Rise and Shine ! Part 2 : l’entretien des bus

Rappelez-vous, dans notre dernier article, nous vous avons expliqué la fabuleuse histoire de Raymond et l’entretien général de nos trams. Aujourd’hui, nous nous attaquons au bus. Comment sont-ils entretenus, nettoyés, bichonnés ? Qu’est-ce que le bureau des sorties ? Comment entretenir toutes cette flotte sans que cela ait un impact sur nos fréquences ? Après une visite à l’atelier du dépôt de Haren, nous sommes désormais incollables sur le sujet.

Buswash

Tous les soirs après 18h, nos équipes vérifient l’état de nos bus munis de leur checklist. Essence, huile, état général, nettoyage simple : environ 4 bus sont vérifiés par heure. « Ce travail se fait le soir car tous nos véhicules sont sur ligne en journée et nous ne pouvons pas les immobiliser trop longtemps. Il faut pouvoir maintenir la fréquence proposée en journée », nous explique André, commis technique au dépôt de Haren. Il ajoute : « Tout doit se faire très vite et les bus doivent être prêts à partir dès le lendemain matin. Nos équipes travaillent donc le soir et la nuit ».

Comme pour le tram, nous possédons également un « carwash » spécial pour ces véhicules : nous l’appelons d’ailleurs le « buswash ». Ce sont deux énormes brosses qui nettoient l’extérieur de nos bus à grande eau. Par contre, à l’intérieur de nos bus, tout se fait à la main et sans trop d’eau afin d’éviter les courts-circuits.

  • Le saviez-vous ? L’eau utilisée pour laver nos bus est de l’eau de pluie.

Un nettoyage complet et approfondi est réalisé tous les 800 / 1000km. Un planning a été mis en place afin de vérifier quel bus doit passer au nettoyage. Ceci étant dit, si le soir lors du « checkup » on se rend compte que le bus est vraiment sale à l’extérieur, on le passe au buswash », raconte André. Cela arrive plus souvent en hiver par exemple, lorsque la météo n’est pas de la partie ou que le sel inonde nos routes.

L’entretien technique

Dépendamment de la ligne qu’ils parcourent, nos bus roulent en moyenne une centaine de kilomètres par jour. Il est donc nécessaire de bien vérifier que tout fonctionne et nos bus sont régulièrement contrôlés.
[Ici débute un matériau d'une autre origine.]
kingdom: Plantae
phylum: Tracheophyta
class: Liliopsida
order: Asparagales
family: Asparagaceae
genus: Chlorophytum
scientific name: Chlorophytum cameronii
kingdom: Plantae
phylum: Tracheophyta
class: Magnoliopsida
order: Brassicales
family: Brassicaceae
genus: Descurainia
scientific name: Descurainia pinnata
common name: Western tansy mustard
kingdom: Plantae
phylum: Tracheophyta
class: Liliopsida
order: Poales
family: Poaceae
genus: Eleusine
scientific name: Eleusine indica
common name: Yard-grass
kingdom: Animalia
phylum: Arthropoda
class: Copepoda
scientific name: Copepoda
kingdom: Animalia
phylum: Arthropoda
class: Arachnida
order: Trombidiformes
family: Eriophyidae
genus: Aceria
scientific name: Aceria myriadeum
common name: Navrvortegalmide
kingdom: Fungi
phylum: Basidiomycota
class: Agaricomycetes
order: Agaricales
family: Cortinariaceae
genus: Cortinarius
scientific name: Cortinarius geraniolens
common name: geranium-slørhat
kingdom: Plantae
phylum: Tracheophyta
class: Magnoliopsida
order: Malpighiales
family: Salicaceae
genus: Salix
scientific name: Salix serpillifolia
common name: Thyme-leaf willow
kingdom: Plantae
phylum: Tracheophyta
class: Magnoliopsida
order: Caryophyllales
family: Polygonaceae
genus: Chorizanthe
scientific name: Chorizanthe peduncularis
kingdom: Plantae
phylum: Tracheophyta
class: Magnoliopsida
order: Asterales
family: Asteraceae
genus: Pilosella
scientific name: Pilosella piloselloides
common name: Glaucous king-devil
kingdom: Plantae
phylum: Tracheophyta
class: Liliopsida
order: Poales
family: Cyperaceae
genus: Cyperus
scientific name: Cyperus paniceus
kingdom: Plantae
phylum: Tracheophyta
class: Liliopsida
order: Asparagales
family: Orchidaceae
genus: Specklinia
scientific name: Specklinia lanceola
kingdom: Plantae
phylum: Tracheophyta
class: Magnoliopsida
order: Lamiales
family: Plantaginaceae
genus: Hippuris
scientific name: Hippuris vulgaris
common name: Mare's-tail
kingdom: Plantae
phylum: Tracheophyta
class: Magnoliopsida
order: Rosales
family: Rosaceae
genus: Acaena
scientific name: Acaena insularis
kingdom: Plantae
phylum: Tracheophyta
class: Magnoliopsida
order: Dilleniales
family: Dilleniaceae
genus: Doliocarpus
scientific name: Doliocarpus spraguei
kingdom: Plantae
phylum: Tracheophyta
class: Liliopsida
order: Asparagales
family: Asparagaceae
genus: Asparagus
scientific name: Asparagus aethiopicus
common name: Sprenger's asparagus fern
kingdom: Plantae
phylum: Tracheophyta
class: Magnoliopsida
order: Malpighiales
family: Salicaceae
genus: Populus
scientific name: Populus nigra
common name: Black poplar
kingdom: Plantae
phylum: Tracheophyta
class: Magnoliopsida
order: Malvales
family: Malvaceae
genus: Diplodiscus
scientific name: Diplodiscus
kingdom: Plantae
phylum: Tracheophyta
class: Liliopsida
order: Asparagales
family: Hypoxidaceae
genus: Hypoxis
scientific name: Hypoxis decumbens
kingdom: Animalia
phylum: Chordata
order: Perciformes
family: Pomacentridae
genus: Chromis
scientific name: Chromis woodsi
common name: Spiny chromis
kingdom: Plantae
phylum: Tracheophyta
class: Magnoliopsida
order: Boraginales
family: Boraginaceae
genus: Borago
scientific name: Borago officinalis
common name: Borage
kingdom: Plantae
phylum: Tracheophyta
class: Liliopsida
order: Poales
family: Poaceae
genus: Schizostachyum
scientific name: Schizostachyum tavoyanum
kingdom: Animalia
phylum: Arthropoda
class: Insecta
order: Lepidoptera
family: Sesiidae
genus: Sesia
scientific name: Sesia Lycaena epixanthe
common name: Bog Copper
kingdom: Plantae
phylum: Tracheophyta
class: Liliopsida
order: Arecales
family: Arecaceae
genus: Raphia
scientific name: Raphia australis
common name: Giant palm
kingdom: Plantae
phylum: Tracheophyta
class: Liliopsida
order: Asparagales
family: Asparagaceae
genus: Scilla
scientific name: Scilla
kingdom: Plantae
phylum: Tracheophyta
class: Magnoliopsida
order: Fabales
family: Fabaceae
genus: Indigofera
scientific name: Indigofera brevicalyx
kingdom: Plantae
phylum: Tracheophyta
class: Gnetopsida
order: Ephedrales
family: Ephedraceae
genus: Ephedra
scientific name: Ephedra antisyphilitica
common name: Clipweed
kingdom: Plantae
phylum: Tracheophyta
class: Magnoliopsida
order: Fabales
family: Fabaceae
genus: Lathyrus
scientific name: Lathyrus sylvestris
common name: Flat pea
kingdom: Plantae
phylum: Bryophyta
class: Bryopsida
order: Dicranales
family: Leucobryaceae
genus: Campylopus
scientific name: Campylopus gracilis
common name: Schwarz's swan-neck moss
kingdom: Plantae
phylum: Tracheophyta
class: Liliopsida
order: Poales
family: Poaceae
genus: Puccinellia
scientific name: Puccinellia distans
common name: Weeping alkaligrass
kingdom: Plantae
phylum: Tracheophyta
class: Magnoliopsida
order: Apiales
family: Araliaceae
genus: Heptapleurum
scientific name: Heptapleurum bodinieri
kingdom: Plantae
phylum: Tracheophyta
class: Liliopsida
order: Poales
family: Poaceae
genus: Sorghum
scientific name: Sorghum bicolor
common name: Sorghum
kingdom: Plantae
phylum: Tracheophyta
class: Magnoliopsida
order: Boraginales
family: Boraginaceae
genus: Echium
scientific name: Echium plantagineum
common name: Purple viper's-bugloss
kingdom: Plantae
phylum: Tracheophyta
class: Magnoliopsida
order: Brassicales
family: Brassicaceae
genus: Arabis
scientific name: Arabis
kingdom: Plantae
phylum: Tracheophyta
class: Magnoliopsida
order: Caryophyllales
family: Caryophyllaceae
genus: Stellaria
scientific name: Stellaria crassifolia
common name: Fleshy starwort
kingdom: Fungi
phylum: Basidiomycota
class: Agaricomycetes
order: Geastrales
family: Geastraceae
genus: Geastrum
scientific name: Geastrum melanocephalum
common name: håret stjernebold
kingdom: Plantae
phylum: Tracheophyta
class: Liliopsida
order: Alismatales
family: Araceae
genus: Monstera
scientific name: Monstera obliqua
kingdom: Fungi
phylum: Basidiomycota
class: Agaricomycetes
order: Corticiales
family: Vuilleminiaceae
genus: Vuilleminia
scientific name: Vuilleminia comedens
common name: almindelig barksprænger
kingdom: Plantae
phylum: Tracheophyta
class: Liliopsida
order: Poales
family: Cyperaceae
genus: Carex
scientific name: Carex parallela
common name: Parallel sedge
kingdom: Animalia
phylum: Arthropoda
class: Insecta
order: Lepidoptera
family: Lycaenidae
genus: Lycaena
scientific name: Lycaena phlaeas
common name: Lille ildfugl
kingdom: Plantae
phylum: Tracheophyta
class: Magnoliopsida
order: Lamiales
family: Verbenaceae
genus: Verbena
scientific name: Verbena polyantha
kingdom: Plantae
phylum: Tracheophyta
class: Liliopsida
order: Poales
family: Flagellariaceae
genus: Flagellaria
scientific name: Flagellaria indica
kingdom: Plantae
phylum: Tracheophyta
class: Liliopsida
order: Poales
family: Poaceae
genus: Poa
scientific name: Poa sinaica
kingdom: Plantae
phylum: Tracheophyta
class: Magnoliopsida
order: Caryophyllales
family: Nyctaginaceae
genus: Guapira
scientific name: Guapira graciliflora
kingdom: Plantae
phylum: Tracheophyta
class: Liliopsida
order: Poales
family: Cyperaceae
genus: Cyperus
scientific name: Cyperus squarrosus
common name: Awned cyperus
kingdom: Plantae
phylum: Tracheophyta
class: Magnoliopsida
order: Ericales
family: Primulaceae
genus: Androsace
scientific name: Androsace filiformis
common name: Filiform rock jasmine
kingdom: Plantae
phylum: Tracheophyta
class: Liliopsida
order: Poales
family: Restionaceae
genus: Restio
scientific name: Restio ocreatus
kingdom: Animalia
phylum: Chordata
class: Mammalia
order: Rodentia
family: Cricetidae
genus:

Nos équipes réalisent des entretiens dits « préventifs » (qui seront donc planifiés) ou des entretiens « curatifs» , survenus à la suite d’une avarie.

A l’atelier d’entretien de Haren, nous avons deux fosses qui permettent d’effectuer les entretiens pour passer le contrôle technique. Deux ? Pas plus ? En effet ! Désormais, nous surélevons nos bus via des colonnes : cela représente l’avantage d’être mobile et beaucoup plus confortable pour nos mécaniciens.

depot haren remise bus

Entre 3 et 4 bus sont huilés chaque jour. Nos mécaniciens peuvent d’ailleurs suivre sur une fiche technique le type d’huile que chaque bus doit recevoir. Avec le nombre de modèles de bus différents que nous avons, il ne faudrait pas se tromper : ce serait comme mettre de l’essence dans une voiture diesel ! Les huiles sont bien sûr recyclées après usage et un camion-citerne, d’une société externe, vient régulièrement vider nos containers pour recycler les huiles par la suite.

Le bureau des sorties

Mais que se passe-t-il alors en cas d’avarie sur le chemin de nos bus ? C’est le bureau des sorties qui gère tout ça ! En contact fréquent avec le dispatching bus, ils s’assurent que nos bus peuvent sortir en bonne et due forme. Si un de nos véhicules se trouve en difficulté sur le réseau, ils encodent un avis et assurent qu’un autre véhicule viendra le relayer. C’est un travail plutôt stressant !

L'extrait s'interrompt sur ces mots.